*** Block opens ***
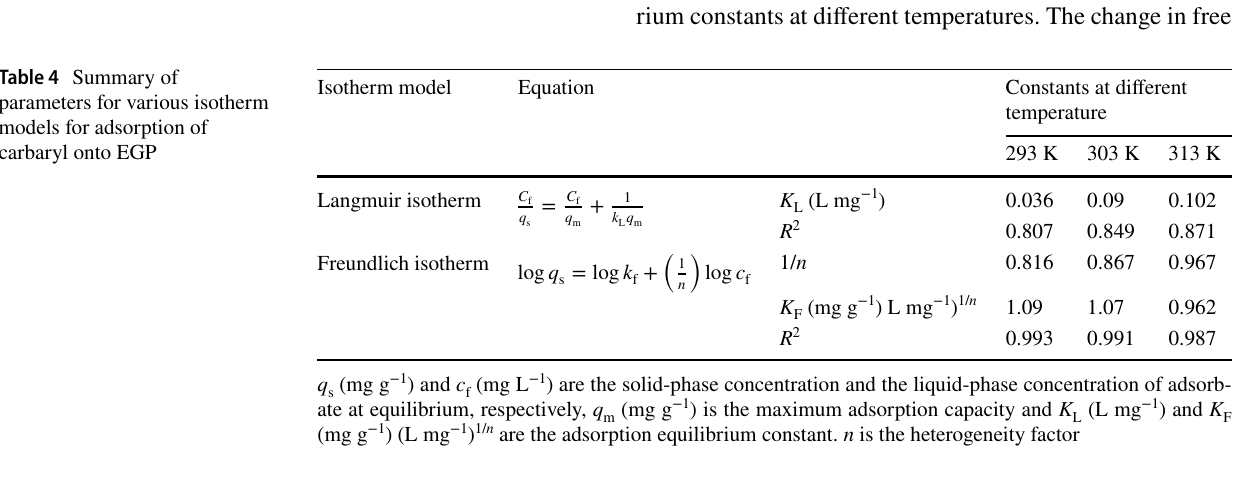
Table 5 Summary of parameters for various kinetic models for adsorption of carbaryl onto EGP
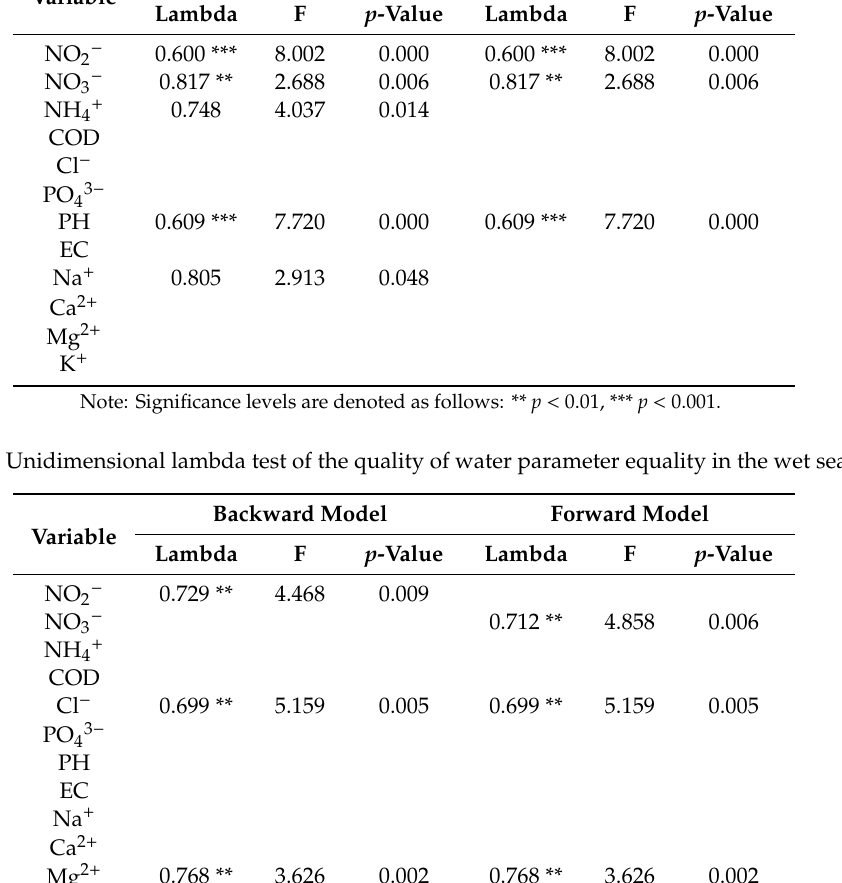
Table 4. Unidimensional lambda test of the quality of water parameter equality in the dry season. Backward Model Forward Model Variable Lambda F p -Value Lambda F p -Value NO 2 − 0.600 *** 8.002 0.000 0.600 *** NO 3 − 0.817 **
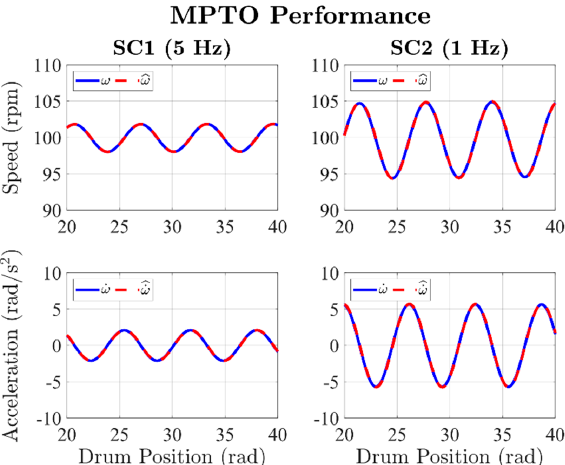
Figure 15. Speed- and acceleration-tracking performance of the MPTO.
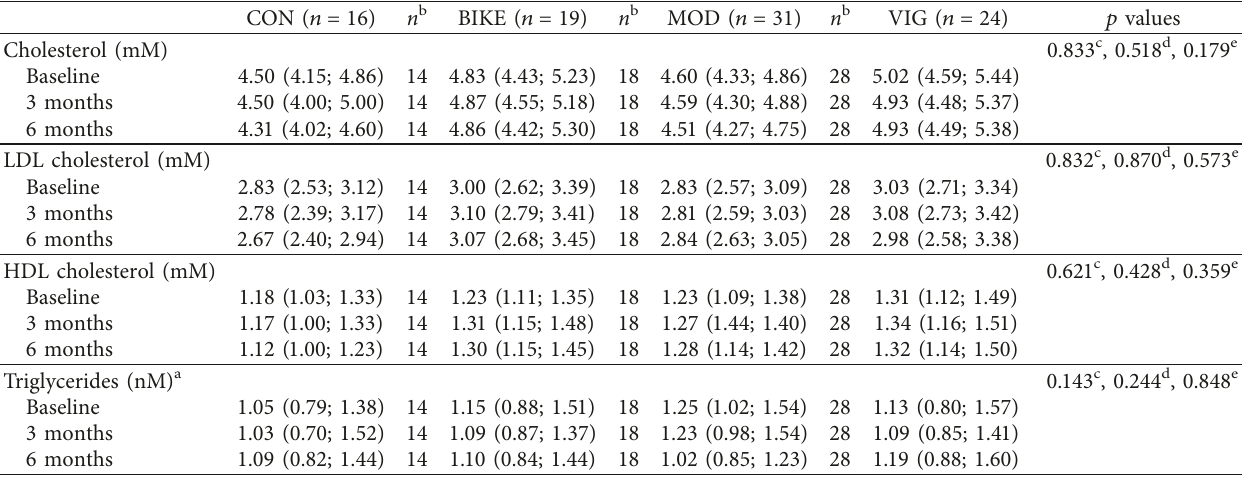
Table 2: Concentrations of blood lipids at baseline and at 3 and 6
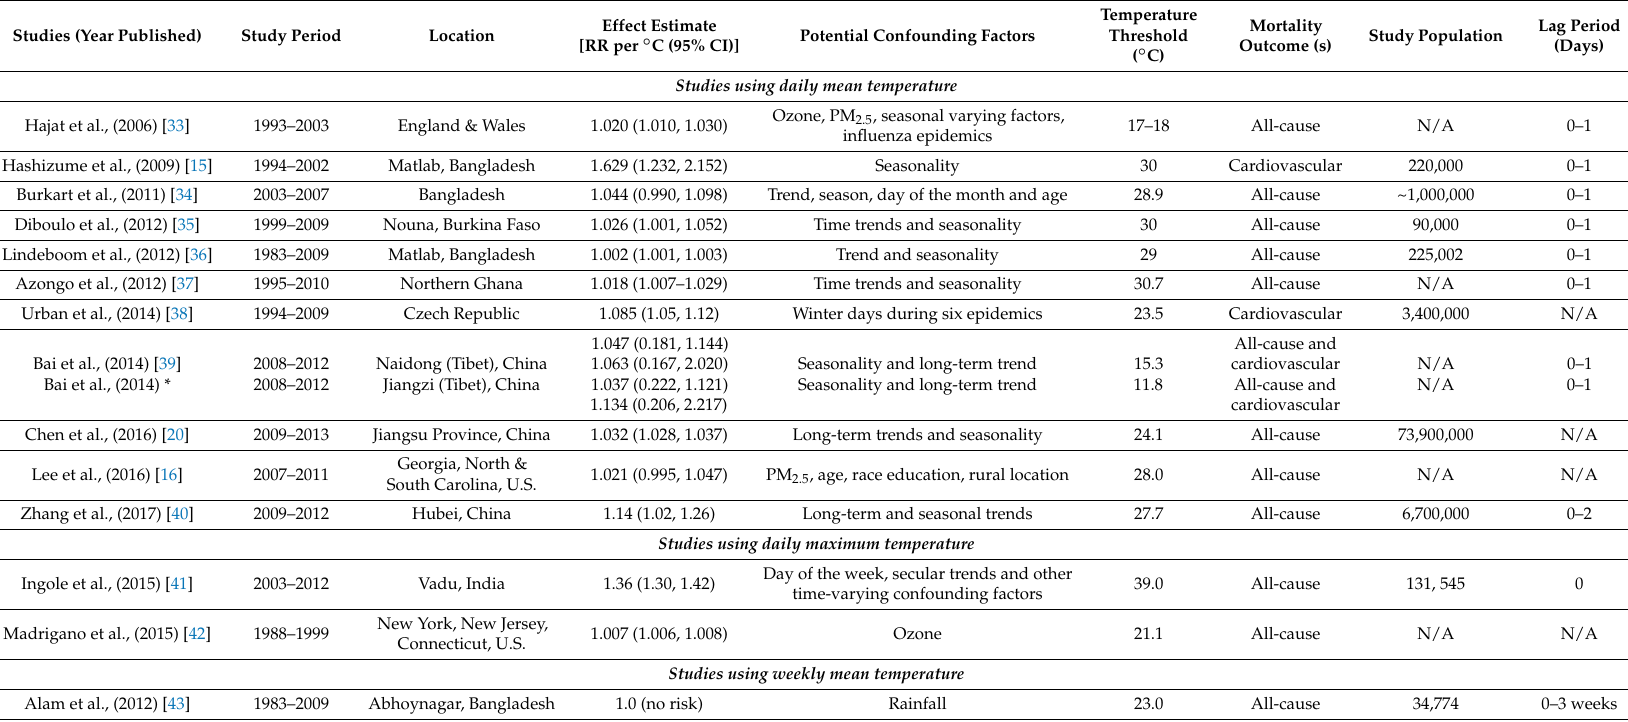
Table 1. Characteristics of selected studies that examined temperature effects on all-cause and cause-specific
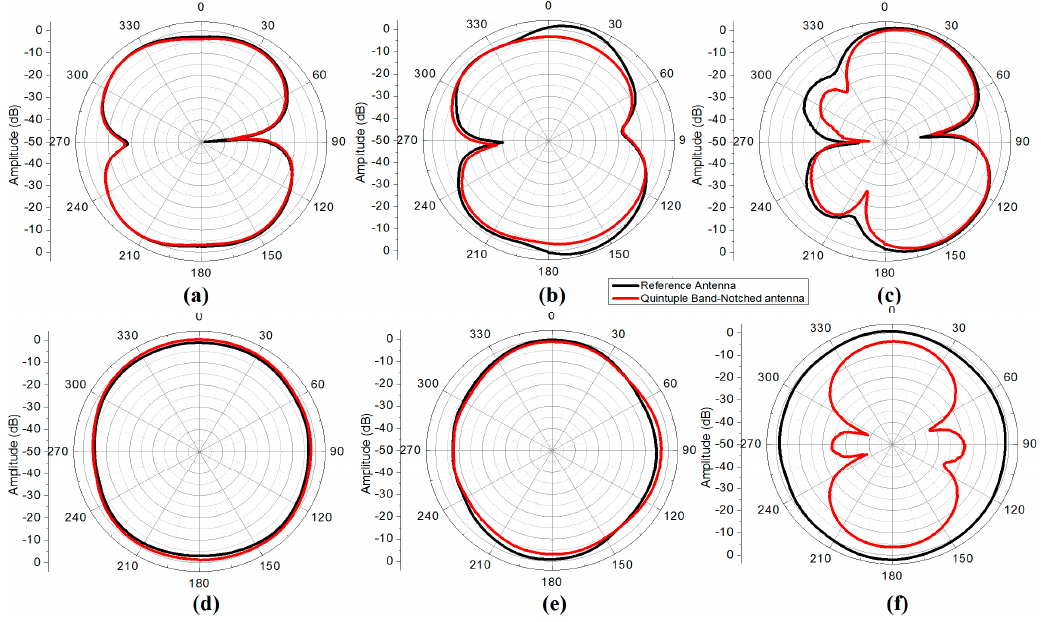
Figure 11. Measured radiation patterns of the reference vs. quintuple band-notched antenna ( a ) XZ plane (3.9 GHz); ( b ) XZ plane (6.1 GHz); ( c ) XZ plane (7.8 GHz); ( d ) YZ plane (3.9 GHz); ( e ) YZ plane (6.1 GH z); ( f ) YZ plane (7.8 GHz).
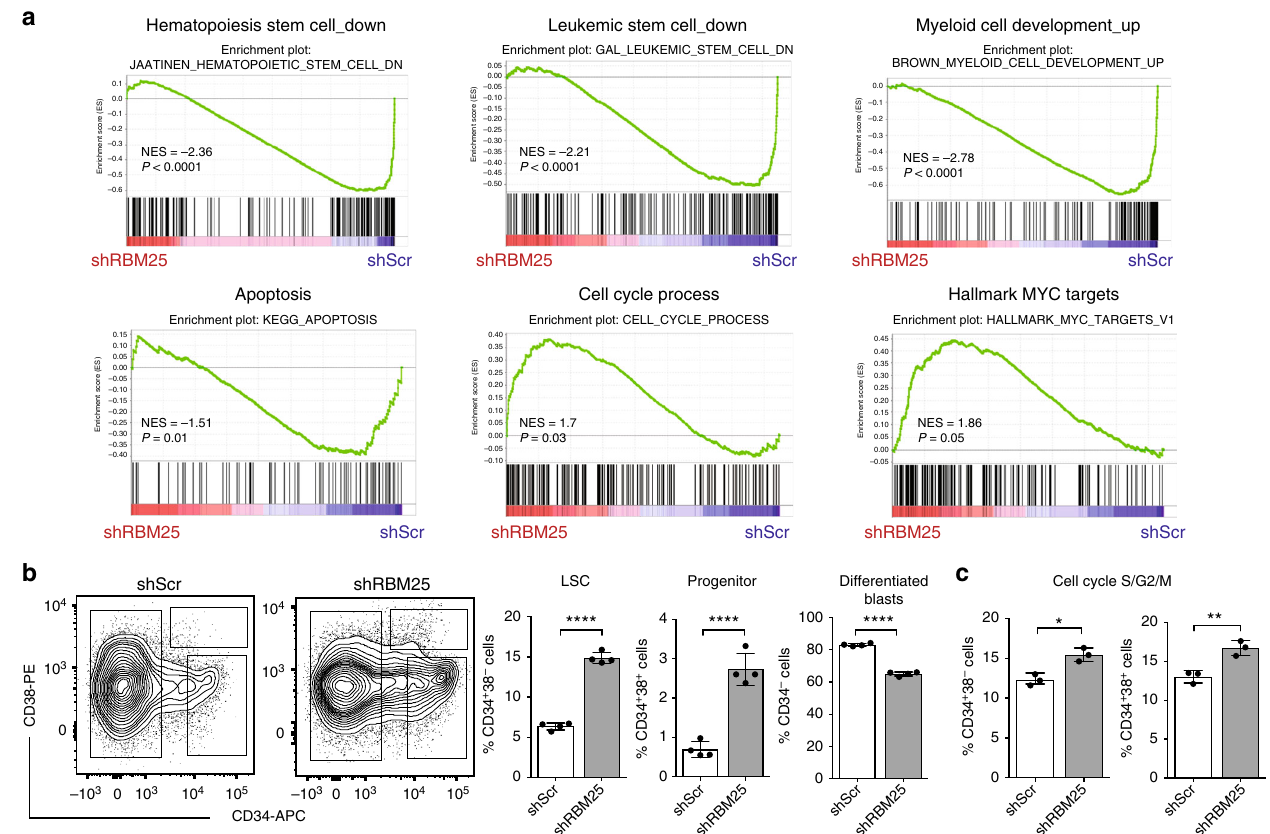
Fig. 4 RBM25 knockdown alters the proliferation and differentiation status of human AML cells. a GSEA plots showing enrichment of the indicated gene sets in RBM25 KD vs. control U937 cells. b Representative fl ow cytometry plots depicting changes in CD34 + and CD38 + levels upon RBM25 KD and quanti fi cation of the relative representation of LSCs (CD34 + CD38 − ), progenitors (CD34 + CD38 + ) and differentiated blasts (CD34 - ) after RBM25 KD in human 8227 AML cells (data represent the mean ±s.d., n = 4). c Cell cycle analysis on indicated populations of 8227 cells following RBM25 KD as assessed by PI staining (data represent the mean±s.d., n = 3). Data were subjected to an unpaired t test and asterisks indicate the following: * P <0.05; ** P <0.01; **** P <0.0001. Panels ( b ) and ( c ) show representative results of two independent experiments. All replicates in ( b ) and ( c ) are biological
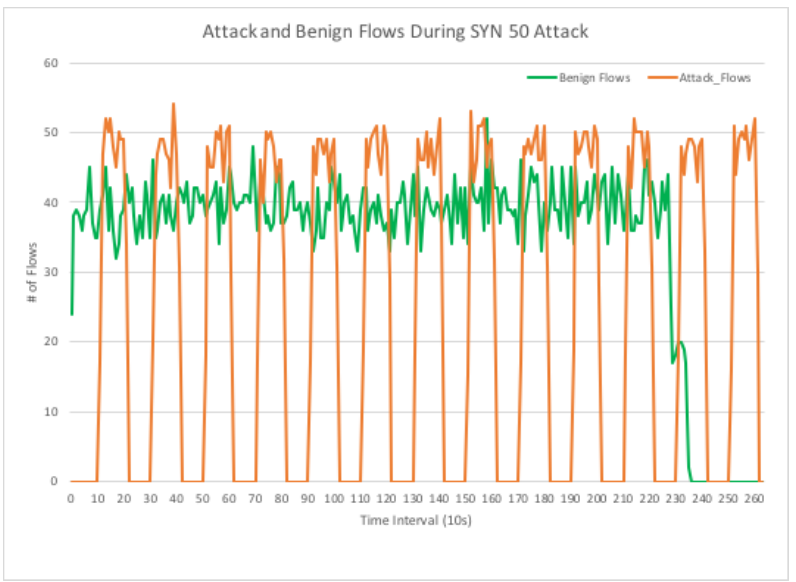
Figure 1. The impact of a pulse-shaped SYN flooding attack with an average rate of 2.5 rps (and peak rate of 50 rps) on benign traffic. The x-axis is marked by 10-s intervals, and the y-axis represents number of new benign and attack flows in each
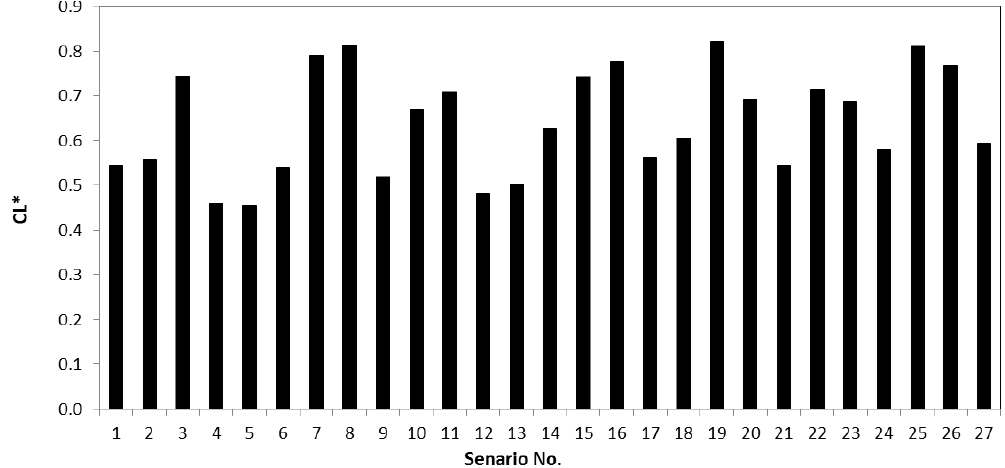
Figure 7 . Variation of C a∗ at the TOPSIS method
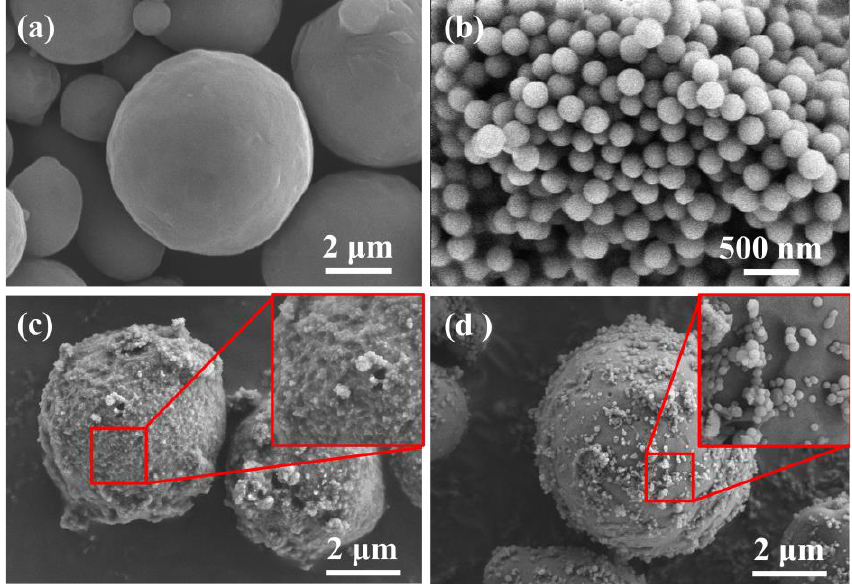
Figure 1. SEM images of Al powders ( a ), PVDF powders ( b ), Al@PVDF powders ( c ), and Al/PVDF powders ( d ).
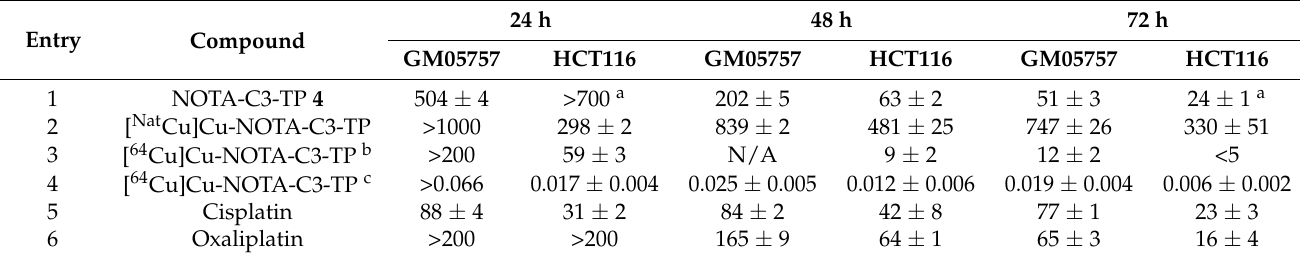
Table 1. EC 50 values ( µ M) of Pt(II) derivatives for both colorectal cancer (HCT116) and normal fibroblast (GM05757)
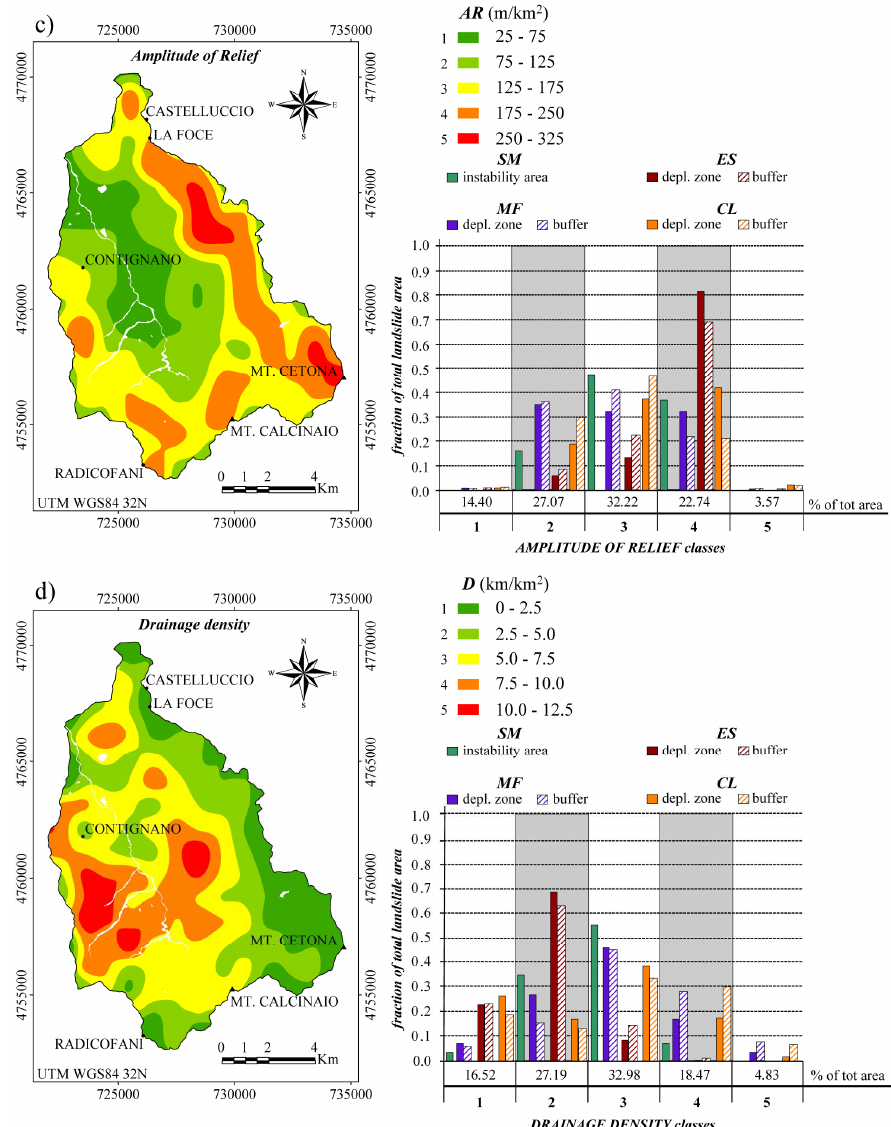
Fig. 6. ( c, d) Thematic maps showing the spatial distribution of potential causal factors for landslides: (a) Slope ( S ); (b) Aspect ( A ); (c) Amplitude of Relief (AR); (d) Drainage density ( D ); (e) Land Use (LU); (f) Lithology ( L ). The values of each variable were classified and, for each landslide type, the fraction of the total landslide area within each factor class is reported in the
*** Block closes ***
● **Problem description**:
The copy must match the listing above exactly, except that it holds no pictures.

● **Response box**:
Table 5 Summary of parameters for various kinetic models for adsorption of carbaryl onto EGP
Table 4. Unidimensional lambda test of the quality of water parameter equality in the dry season. Backward Model Forward Model Variable Lambda F p -Value Lambda F p -Value NO 2 − 0.600 *** 8.002 0.000 0.600 *** NO 3 − 0.817 **
Figure 15. Speed- and acceleration-tracking performance of the MPTO.
Table 2: Concentrations of blood lipids at baseline and at 3 and 6
Table 1. Characteristics of selected studies that examined temperature effects on all-cause and cause-specific
Figure 11. Measured radiation patterns of the reference vs. quintuple band-notched antenna ( a ) XZ plane (3.9 GHz); ( b ) XZ plane (6.1 GHz); ( c ) XZ plane (7.8 GHz); ( d ) YZ plane (3.9 GHz); ( e ) YZ plane (6.1 GH z); ( f ) YZ plane (7.8 GHz).
Fig. 4 RBM25 knockdown alters the proliferation and differentiation status of human AML cells. a GSEA plots showing enrichment of the indicated gene sets in RBM25 KD vs. control U937 cells. b Representative fl ow cytometry plots depicting changes in CD34 + and CD38 + levels upon RBM25 KD and quanti fi cation of the relative representation of LSCs (CD34 + CD38 − ), progenitors (CD34 + CD38 + ) and differentiated blasts (CD34 - ) after RBM25 KD in human 8227 AML cells (data represent the mean ±s.d., n = 4). c Cell cycle analysis on indicated populations of 8227 cells following RBM25 KD as assessed by PI staining (data represent the mean±s.d., n = 3). Data were subjected to an unpaired t test and asterisks indicate the following: * P <0.05; ** P <0.01; **** P <0.0001. Panels ( b ) and ( c ) show representative results of two independent experiments. All replicates in ( b ) and ( c ) are biological
Figure 1. The impact of a pulse-shaped SYN flooding attack with an average rate of 2.5 rps (and peak rate of 50 rps) on benign traffic. The x-axis is marked by 10-s intervals, and the y-axis represents number of new benign and attack flows in each
Figure 7 . Variation of C a∗ at the TOPSIS method
Figure 1. SEM images of Al powders ( a ), PVDF powders ( b ), Al@PVDF powders ( c ), and Al/PVDF powders ( d ).
Table 1. EC 50 values ( µ M) of Pt(II) derivatives for both colorectal cancer (HCT116) and normal fibroblast (GM05757)
Fig. 6. ( c, d) Thematic maps showing the spatial distribution of potential causal factors for landslides: (a) Slope ( S ); (b) Aspect ( A ); (c) Amplitude of Relief (AR); (d) Drainage density ( D ); (e) Land Use (LU); (f) Lithology ( L ). The values of each variable were classified and, for each landslide type, the fraction of the total landslide area within each factor class is reported in the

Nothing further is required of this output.